Indian scientists create world’s first AI-designed gene editor for crops – Image for illustrative purposes only (Image credits: Pexels)
New Delhi – A team of Indian scientists has developed what appears to be the first gene-editing tool created entirely through artificial intelligence and specifically optimized for use in plants. The advance, reported this week, builds on earlier AI work from the United States but adapts the technology for agricultural applications where existing tools have often fallen short.
From Protein Design to Plant Performance
The new editors, referred to as plant-optimized AI-designed nucleases or PAiD, were trained on large datasets of CRISPR-like proteins. Researchers then tested them directly in crop species. Early results show the tool can perform several types of precise DNA changes, including gene knockouts, base editing, and prime editing, at levels comparable to the widely used SpCas9 system. Unlike conventional CRISPR tools that rely on bacterial proteins, this version was generated from scratch by algorithms. That approach allowed the team to tailor the protein’s size, specificity, and activity for plant cells, where delivery and expression can be more challenging than in animal or bacterial systems.
Why Plants Needed a Different Approach
Standard gene editors often require extensive optimization before they work reliably in crops. Delivery methods, temperature sensitivity, and off-target effects have limited their use in agriculture.
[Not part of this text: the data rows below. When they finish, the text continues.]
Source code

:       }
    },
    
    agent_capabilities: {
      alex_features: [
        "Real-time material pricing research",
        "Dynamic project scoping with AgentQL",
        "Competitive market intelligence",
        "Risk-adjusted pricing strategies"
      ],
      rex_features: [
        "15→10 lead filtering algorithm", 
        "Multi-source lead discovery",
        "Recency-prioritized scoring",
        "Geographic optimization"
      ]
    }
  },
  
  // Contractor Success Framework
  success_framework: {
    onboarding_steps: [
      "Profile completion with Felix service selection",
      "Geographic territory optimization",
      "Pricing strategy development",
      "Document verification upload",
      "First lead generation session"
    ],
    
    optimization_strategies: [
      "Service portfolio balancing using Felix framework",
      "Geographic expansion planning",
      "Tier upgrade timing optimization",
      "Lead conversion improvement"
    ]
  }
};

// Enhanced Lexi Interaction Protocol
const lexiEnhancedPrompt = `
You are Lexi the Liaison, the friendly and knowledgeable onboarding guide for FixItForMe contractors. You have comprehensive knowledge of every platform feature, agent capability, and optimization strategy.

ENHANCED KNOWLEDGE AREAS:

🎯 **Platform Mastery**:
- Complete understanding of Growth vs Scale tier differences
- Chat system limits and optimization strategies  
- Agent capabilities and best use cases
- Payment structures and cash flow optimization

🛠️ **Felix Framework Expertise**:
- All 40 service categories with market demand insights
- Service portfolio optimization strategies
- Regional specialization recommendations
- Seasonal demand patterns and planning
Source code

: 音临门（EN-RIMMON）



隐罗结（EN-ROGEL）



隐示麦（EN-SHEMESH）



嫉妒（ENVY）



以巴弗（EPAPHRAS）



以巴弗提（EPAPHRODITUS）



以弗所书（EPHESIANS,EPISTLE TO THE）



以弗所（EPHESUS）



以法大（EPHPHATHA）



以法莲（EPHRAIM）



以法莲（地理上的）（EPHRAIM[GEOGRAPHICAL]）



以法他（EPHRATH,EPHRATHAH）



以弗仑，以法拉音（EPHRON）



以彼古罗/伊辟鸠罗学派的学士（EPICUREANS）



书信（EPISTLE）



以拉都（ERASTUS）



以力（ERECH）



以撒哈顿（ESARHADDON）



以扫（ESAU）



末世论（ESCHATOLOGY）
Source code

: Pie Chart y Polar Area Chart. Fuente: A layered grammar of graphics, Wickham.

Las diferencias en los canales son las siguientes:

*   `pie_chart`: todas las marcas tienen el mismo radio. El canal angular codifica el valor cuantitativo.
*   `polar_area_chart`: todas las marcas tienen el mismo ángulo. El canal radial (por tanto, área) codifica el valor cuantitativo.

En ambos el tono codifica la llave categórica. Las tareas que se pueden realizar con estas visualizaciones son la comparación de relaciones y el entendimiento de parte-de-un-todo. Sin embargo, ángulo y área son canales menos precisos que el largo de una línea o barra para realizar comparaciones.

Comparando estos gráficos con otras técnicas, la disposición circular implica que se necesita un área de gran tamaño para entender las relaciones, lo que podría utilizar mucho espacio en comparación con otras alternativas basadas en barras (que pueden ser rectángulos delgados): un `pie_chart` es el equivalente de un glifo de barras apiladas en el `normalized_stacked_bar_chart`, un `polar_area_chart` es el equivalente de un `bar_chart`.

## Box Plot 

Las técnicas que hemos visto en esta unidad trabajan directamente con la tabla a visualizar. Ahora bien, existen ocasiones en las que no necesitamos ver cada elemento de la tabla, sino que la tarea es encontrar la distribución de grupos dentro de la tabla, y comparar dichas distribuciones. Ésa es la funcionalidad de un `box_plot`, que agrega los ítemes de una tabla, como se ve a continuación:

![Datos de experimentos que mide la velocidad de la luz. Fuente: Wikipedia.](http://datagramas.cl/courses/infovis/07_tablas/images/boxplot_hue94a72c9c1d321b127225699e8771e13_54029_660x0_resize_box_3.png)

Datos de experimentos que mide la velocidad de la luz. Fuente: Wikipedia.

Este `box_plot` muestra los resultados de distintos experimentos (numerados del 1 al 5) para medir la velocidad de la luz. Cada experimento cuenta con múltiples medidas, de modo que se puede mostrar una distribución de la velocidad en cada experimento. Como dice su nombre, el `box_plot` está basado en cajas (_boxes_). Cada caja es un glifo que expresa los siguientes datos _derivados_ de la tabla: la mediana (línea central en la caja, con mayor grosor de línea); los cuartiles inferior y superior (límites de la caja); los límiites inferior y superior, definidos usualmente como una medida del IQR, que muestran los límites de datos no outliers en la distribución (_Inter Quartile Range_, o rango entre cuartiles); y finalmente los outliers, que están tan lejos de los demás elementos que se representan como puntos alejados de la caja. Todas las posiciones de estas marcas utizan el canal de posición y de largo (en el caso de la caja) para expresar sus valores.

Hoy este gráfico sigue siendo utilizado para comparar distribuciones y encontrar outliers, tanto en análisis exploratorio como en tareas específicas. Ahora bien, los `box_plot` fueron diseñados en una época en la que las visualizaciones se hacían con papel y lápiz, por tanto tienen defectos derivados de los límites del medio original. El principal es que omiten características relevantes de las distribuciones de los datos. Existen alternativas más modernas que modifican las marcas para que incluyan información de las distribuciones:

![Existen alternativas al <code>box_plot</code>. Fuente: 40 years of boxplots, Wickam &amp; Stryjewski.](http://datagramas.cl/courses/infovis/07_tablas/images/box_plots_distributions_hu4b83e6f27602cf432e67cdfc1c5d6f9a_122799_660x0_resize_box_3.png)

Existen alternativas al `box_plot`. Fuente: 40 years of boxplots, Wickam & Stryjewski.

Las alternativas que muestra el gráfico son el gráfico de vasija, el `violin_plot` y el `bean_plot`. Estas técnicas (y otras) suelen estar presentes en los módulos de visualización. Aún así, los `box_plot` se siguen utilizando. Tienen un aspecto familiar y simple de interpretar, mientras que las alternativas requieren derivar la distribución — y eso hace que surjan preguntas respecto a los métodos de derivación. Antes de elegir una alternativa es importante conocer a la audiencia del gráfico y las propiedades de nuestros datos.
The Indian team addressed these issues by designing the nuclease with plant biology in mind from the outset. Tests across multiple plant loci demonstrated consistent editing efficiency without the need for major modifications. The compact size of the AI-designed protein may also simplify delivery through viral vectors or other methods that avoid tissue culture, potentially lowering costs for breeding programs.
Broader Implications for Crop Development
If further validated, the technology could accelerate the creation of varieties with improved drought tolerance, disease resistance, or nutritional profiles. Because the editor is derived from AI rather than natural bacterial sequences, it may also reduce regulatory and intellectual-property hurdles that have slowed adoption of genome-edited crops in some regions. The work remains at the research stage. Additional field trials and safety assessments will be required before any commercial varieties reach farmers. Still, the demonstration that AI can produce functional, plant-ready gene editors marks a notable step toward more customized tools for sustainable agriculture.